Osage Nation breaks ground on new Hominy Village Square

HOMINY, Okla. – A feeling of happiness permeated the hall of the current Hominy Community Building as people arrived for the groundbreaking festivities on June 28.

It was a momentous occasion, the Osage Nation broke ground on a new Village square for the Hominy District. It will include a new arbor, a new community building, a new drainage and water line system, two small parking lots and new visiting District camps.

The ceremony included the turning of dirt to officially break ground for the project, with speeches from cultural and political leaders who worked together on the project. Hominy elders were present, as well as community leaders and their families. Hominy District In-Lon-Schka Head Committeeman, Dr. Steven Pratt, spoke first.

“We’ve kept this [In-Lon-Schka] going for over 100 years, those movements, the gathering,” Pratt said to a crowd of about 40. “Those old ones said we would be here to continue forward, and it’s a good day.”


Demolition of the current arbor and community building will begin July 10, with construction of the new Village square slated to be finished by May 1, 2018, said Lance Woolsey, project manager from Wallace Engineering, the architecture firm who helped design the new Village square. Builders Unlimited, Inc., of Tulsa will handle construction.

“The existing arbor will fit in the dance area of the new one. So, it was planned for about 700 dancers,” Woolsey said. “There will be a single row of seating for the dancers, and the family benches behind that. Then there’s an 8-foot aisle between the family benches and the spectators and all of it will be under cover.”

The new community building will be 8,500 square feet, with new district camps, all with coverings for dancers and their families, Woolsey said. The area between the district camps, the arbor and community building will have grass pavers under the grass. Grass pavers look like sod but it makes the grass firm to walk on and absorbs water, he said.
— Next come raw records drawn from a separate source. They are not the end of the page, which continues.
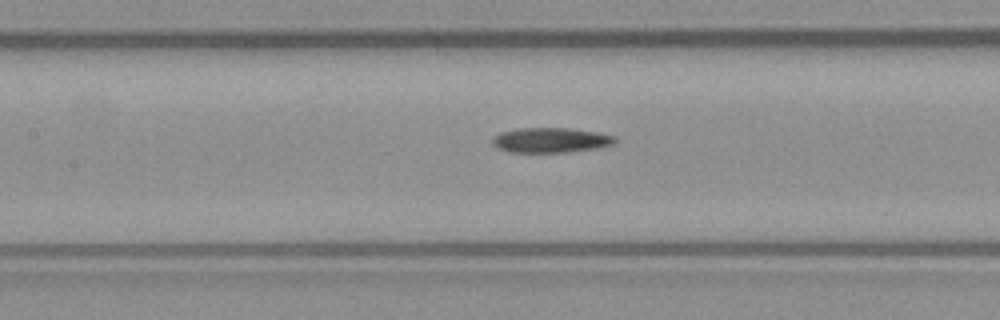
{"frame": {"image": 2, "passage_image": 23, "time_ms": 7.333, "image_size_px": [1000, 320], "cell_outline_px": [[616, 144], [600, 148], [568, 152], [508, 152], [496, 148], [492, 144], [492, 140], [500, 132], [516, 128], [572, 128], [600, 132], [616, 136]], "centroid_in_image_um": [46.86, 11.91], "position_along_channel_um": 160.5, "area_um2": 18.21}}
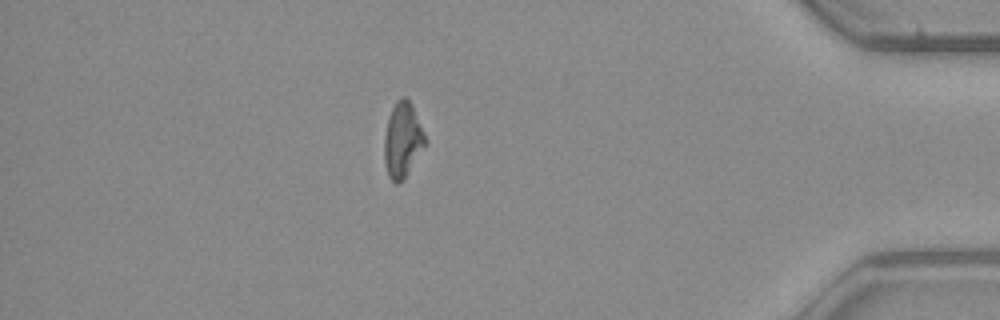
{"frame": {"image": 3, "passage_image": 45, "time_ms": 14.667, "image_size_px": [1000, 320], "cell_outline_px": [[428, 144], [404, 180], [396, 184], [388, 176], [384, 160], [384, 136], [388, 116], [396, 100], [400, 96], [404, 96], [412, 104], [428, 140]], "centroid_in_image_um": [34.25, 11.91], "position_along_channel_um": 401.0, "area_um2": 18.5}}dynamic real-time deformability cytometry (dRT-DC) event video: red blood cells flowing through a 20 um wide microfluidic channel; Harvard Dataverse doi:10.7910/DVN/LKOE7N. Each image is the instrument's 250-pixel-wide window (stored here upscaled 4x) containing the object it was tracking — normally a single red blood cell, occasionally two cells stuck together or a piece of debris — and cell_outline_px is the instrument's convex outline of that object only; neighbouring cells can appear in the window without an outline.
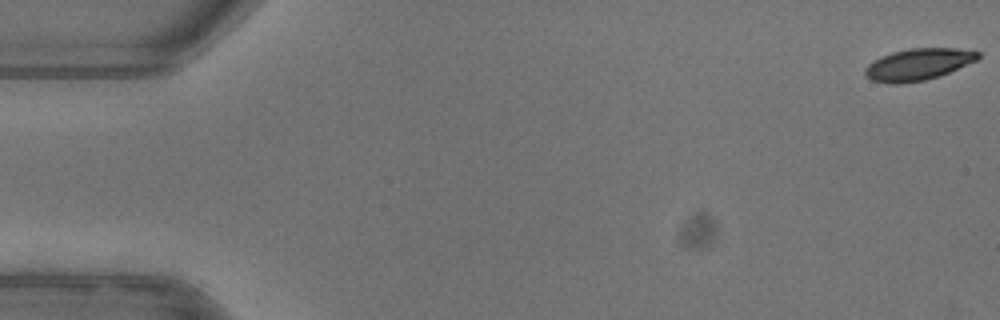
{"species": "common noctule bat (a hibernating species)", "species_latin": "Nyctalus noctula", "temperature_condition": "warm", "stored_images_in_passage": 53, "camera_frame_rate_fps": 3000, "um_per_image_px": 0.085, "animal": {"sex": "female"}, "frame": {"image": 1, "passage_image": 1, "time_ms": 0.0, "image_size_px": [1000, 320], "cell_outline_px": [[980, 56], [976, 60], [948, 72], [924, 80], [900, 84], [888, 84], [872, 80], [864, 76], [864, 68], [868, 64], [880, 56], [892, 52], [908, 48], [956, 48], [980, 52]], "centroid_in_image_um": [77.97, 5.47], "position_along_channel_um": 7.0, "area_um2": 20.81}}
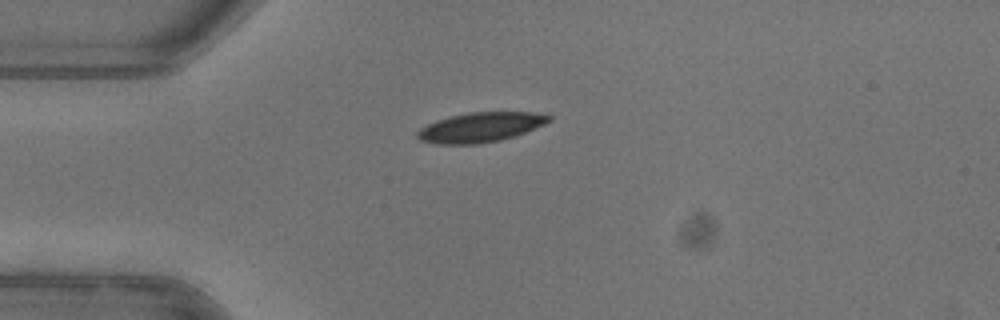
{"frame": {"image": 2, "passage_image": 14, "time_ms": 4.333, "image_size_px": [1000, 320], "cell_outline_px": [[552, 120], [544, 124], [524, 132], [500, 140], [476, 144], [436, 144], [420, 140], [416, 136], [416, 132], [420, 128], [436, 120], [468, 112], [532, 112], [552, 116]], "centroid_in_image_um": [40.81, 10.81], "position_along_channel_um": 44.2, "area_um2": 22.6}}
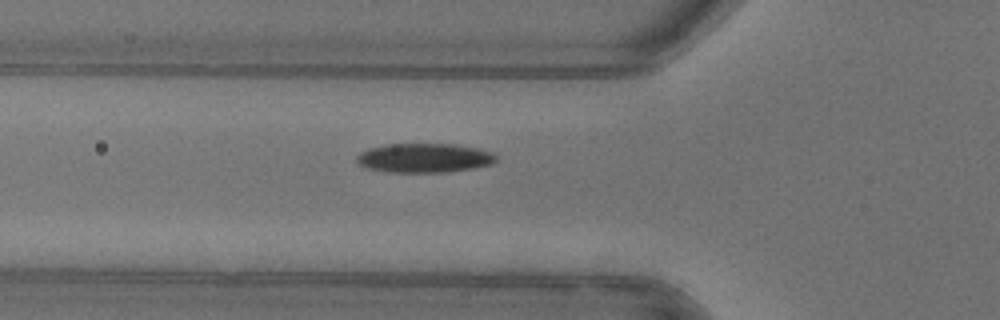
{"frame": {"image": 3, "passage_image": 19, "time_ms": 6.0, "image_size_px": [1000, 320], "cell_outline_px": [[496, 160], [492, 164], [472, 168], [444, 172], [388, 172], [368, 168], [360, 164], [356, 160], [356, 156], [360, 152], [368, 148], [384, 144], [452, 144], [476, 148], [496, 152]], "centroid_in_image_um": [36.06, 13.42], "position_along_channel_um": 89.7, "area_um2": 23.76}, "authors_computed_cell_mechanics": {"area_um2": 22.6576, "velocity_mm_per_s": 3.9568, "shape_relaxation_time_tau1_ms": 5.5519, "shape_relaxation_time_tau2_ms": 5.5536, "deformation_change_tau1": 0.1618, "deformation_change_tau2": 0.0924}}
The ground construction under the plaza area will be “pretty extensive,” he said. Underneath the plaza will be about two feet of open grated rock that will store water until it comes out. Six-inch water lines will run west and east of the Village square, the east line is already completed, and a new drainage system will be put in north of the Village square, he said. Flooding has been a problem in the past when there have been severe rains.
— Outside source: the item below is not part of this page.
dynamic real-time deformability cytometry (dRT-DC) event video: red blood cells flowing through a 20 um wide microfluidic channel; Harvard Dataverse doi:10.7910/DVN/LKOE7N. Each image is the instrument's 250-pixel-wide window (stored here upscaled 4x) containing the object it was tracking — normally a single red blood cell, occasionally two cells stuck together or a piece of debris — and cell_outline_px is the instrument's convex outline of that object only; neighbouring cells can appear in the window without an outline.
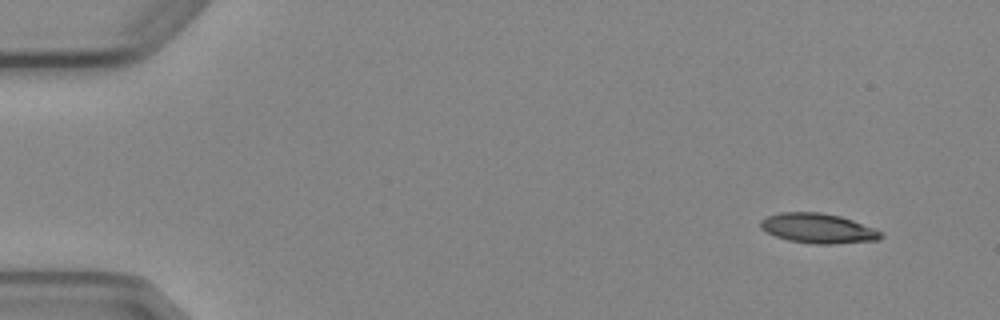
{"species": "Egyptian fruit bat (a non-hibernating species)", "species_latin": "Rousettus aegyptiacus", "temperature_condition": "cold", "stored_images_in_passage": 5, "camera_frame_rate_fps": 3000, "um_per_image_px": 0.085, "animal": {"sex": "female"}, "frame": {"image": 1, "passage_image": 1, "time_ms": 0.0, "image_size_px": [1000, 320], "cell_outline_px": [[884, 236], [876, 240], [832, 244], [816, 244], [788, 240], [776, 236], [760, 228], [760, 220], [768, 216], [780, 212], [820, 212], [840, 216], [852, 220], [884, 232]], "centroid_in_image_um": [69.54, 19.4], "position_along_channel_um": 15.5, "area_um2": 20.81}}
“The plaza between the community building and the dance arbor will be done out of permeable pavers, so the water goes down below and won’t be sitting on top and all soggy,” he said. “The down spouts will go directly down into [the drainage system], they won’t run on top of the ground and all the water gets collected and taken to the creek.”
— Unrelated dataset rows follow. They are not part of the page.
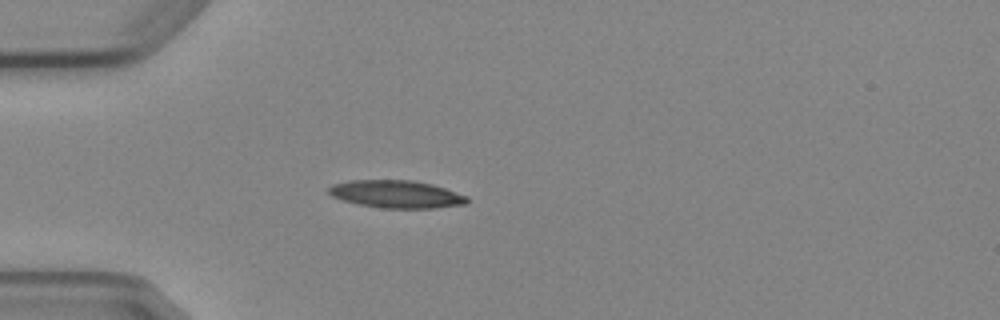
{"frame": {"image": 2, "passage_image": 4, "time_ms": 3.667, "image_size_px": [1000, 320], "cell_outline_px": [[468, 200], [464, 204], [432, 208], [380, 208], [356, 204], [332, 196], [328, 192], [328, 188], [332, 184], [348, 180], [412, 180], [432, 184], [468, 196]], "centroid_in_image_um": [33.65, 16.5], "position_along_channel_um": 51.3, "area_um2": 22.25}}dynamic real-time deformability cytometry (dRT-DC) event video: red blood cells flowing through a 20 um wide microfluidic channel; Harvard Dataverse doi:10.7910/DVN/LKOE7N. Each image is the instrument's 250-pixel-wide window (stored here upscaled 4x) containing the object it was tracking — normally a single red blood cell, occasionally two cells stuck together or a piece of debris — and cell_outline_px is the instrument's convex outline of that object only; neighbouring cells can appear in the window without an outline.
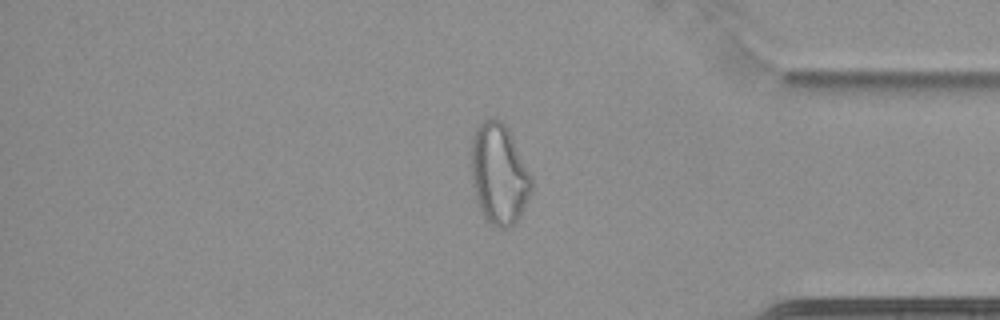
{"species": "common noctule bat (a hibernating species)", "species_latin": "Nyctalus noctula", "temperature_condition": "cold", "stored_images_in_passage": 63, "camera_frame_rate_fps": 3000, "um_per_image_px": 0.085, "animal": {"sex": "female", "body_mass_g": 22.7, "forearm_length_mm": 54.2}, "frame": {"image": 1, "passage_image": 54, "time_ms": 17.667, "image_size_px": [1000, 320], "cell_outline_px": [[532, 188], [520, 216], [508, 228], [504, 228], [492, 224], [480, 212], [476, 200], [472, 184], [472, 136], [476, 128], [484, 120], [492, 116], [500, 120], [508, 128], [532, 176]], "centroid_in_image_um": [42.41, 14.77], "position_along_channel_um": 392.8, "area_um2": 35.2}}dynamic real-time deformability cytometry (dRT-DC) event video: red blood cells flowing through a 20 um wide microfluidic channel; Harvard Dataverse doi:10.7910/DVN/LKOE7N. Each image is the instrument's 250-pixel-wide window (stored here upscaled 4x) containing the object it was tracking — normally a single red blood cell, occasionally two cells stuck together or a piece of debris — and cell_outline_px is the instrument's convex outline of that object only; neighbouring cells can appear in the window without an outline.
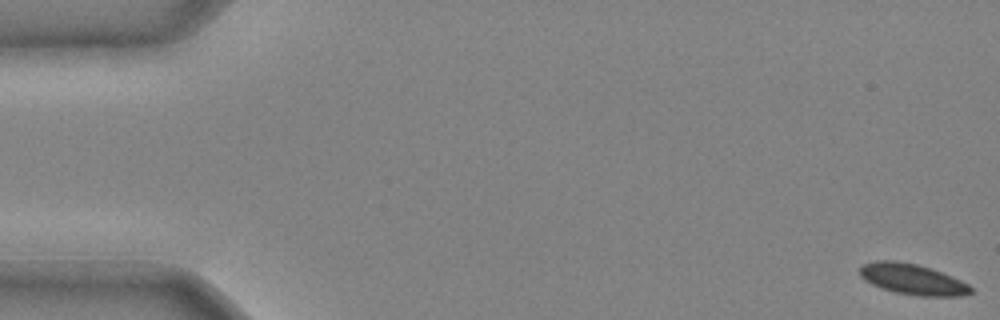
{"species": "common noctule bat (a hibernating species)", "species_latin": "Nyctalus noctula", "temperature_condition": "cold", "stored_images_in_passage": 8, "camera_frame_rate_fps": 3000, "um_per_image_px": 0.085, "animal": {"sex": "male", "body_mass_g": 20.4}, "frame": {"image": 1, "passage_image": 1, "time_ms": 0.0, "image_size_px": [1000, 320], "cell_outline_px": [[972, 292], [960, 296], [920, 296], [896, 292], [872, 284], [864, 280], [860, 276], [860, 268], [864, 264], [876, 260], [896, 260], [916, 264], [952, 276], [968, 284], [972, 288]], "centroid_in_image_um": [77.55, 23.73], "position_along_channel_um": 7.4, "area_um2": 19.59}}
He said there will be a parking lot on the north side of the Community Building and another small parking lot on the east side of the dance arbor for elder parking.


Pratt said when the Osage made the move to Oklahoma, they decided to leave their old religion behind and adopt something new. He talked about Wah-Tiah-Kah seeing a future for the Osage in Oklahoma.

He said many tribes brought different religions and dances to the Osage, but it was the Kaw that brought a drum to the Zon-Zo-Li people in the late 1800’s. The Hominy people didn’t immediately accept, they still tried other dances, but after they had council on it, they accepted the drum from the Kaw, he said.

“Osages put our own ways in there, and that’s what’s in there, is us,” he said.


Principal Chief Geoffrey Standing Bear said the groundbreaking wouldn’t be happening had it not been for the unity of the Hominy District.

“Everything that has happened thus far has been a result of this community,” he said.

He said there were a lot of meetings between the Hominy Village Five Man Board, the Hominy In-Lon-Schka dance committee, and everyone had a lot of expressions of how it was and what they wanted it to be, he said.

“This is really going to be something that in our time we can enjoy,” he said. “I congratulate the Zon-Zo-Li District for the leadership they’ve shown and for getting us this far.”

Speaker of the Congress Angela Pratt, who grew up down the road from the Hominy Village Square, said it was a sentimental time for her and others. She also noted that five members of the Fifth Osage Nation Congress are from the Hominy District.  

“Instead of being sad today, like I’m trying to be, I’m just really excited,” Pratt said. “This is a special place to us, many of us grew up here.”

Chairman of the Hominy Village Five Man Board, Reuben DeRoin, said there are many new dancers every year and it was good to see so many young men and young women dancing under the arbor.

“It’s a little sad moving on, but it’s a continuation of what we are as a people, as a tribe,” he said. “We’re very happy to have this opportunity down here and to expand our Osage ways.”